*Task prompt*
Once you find the line containing "Заказать звонок" in the data below, copy it and each following line exactly, up to and including the line containing "#Sindipar #ValeAlimentação #TaxaZero", and nothing else.
..........
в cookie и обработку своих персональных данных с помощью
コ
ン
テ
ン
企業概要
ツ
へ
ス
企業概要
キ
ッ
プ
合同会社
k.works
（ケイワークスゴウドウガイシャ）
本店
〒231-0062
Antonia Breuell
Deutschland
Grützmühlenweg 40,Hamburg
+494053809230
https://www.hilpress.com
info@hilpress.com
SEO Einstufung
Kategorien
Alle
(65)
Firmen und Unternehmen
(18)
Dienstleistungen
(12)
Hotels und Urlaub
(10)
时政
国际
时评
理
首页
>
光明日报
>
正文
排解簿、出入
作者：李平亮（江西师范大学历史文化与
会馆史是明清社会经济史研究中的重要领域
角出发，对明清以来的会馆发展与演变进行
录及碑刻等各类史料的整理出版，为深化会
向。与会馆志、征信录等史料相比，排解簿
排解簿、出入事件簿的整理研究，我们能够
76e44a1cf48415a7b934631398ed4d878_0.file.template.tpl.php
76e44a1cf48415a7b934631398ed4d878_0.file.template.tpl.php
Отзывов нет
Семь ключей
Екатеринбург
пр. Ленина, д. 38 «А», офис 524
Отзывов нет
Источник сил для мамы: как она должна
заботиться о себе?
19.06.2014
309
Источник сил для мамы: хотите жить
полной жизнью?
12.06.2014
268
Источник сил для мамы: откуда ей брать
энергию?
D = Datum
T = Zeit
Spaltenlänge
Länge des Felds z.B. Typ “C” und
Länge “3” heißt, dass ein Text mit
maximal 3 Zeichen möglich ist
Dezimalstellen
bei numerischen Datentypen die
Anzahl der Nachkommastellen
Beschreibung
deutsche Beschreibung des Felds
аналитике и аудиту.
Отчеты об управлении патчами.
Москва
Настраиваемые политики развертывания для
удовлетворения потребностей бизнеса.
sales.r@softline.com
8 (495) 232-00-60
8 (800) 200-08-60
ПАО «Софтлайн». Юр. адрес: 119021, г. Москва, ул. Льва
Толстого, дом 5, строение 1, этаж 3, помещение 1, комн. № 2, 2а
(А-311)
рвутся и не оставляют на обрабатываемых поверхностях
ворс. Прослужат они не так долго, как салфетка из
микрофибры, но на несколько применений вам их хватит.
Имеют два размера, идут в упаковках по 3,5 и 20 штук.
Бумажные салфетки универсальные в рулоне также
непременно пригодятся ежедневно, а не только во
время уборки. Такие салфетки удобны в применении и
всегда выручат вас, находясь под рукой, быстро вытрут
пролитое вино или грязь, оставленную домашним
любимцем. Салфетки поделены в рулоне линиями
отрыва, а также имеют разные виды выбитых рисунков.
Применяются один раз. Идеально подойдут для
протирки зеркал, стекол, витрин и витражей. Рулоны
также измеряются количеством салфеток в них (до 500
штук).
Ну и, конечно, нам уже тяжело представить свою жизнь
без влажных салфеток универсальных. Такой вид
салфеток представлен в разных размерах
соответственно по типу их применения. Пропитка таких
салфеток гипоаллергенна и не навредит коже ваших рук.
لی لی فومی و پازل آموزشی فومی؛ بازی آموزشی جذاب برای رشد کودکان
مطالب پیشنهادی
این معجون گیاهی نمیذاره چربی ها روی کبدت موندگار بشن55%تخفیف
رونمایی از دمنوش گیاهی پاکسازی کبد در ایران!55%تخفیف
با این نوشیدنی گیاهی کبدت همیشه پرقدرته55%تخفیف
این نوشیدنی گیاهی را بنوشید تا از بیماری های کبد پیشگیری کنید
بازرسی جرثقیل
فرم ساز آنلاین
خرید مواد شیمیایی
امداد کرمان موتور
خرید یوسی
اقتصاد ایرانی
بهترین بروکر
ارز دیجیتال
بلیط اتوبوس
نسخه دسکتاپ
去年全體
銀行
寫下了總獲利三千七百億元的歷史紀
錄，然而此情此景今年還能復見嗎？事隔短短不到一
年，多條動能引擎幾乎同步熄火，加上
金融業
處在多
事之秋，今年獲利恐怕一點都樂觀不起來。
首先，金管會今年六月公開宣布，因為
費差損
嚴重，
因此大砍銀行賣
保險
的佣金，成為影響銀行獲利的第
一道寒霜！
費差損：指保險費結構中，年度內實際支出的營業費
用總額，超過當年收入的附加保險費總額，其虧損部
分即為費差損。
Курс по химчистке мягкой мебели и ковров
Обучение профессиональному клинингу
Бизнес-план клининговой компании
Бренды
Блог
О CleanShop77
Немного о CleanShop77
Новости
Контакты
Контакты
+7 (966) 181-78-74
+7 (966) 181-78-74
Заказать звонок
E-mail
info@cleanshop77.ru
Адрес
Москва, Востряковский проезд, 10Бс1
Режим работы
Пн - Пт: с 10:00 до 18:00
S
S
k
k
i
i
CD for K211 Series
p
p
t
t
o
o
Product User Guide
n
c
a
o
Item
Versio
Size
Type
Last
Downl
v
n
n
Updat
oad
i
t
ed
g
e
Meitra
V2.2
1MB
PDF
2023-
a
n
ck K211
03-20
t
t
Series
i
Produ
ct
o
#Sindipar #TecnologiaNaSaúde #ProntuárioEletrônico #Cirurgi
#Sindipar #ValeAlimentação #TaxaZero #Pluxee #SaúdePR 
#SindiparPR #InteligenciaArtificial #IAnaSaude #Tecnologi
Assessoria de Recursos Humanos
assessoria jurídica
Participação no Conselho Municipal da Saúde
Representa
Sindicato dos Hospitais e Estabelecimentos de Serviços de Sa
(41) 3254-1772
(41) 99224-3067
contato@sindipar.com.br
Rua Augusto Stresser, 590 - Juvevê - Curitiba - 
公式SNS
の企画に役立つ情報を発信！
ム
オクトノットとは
..........
*Exercise output*
Заказать звонок
E-mail
info@cleanshop77.ru
Адрес
Москва, Востряковский проезд, 10Бс1
Режим работы
Пн - Пт: с 10:00 до 18:00
S
S
k
k
i
i
CD for K211 Series
p
p
t
t
o
o
Product User Guide
n
c
a
o
Item
Versio
Size
Type
Last
Downl
v
n
n
Updat
oad
i
t
ed
g
e
Meitra
V2.2
1MB
PDF
2023-
a
n
ck K211
03-20
t
t
Series
i
Produ
ct
o
#Sindipar #TecnologiaNaSaúde #ProntuárioEletrônico #Cirurgi
#Sindipar #ValeAlimentação #TaxaZero #Pluxee #SaúdePR 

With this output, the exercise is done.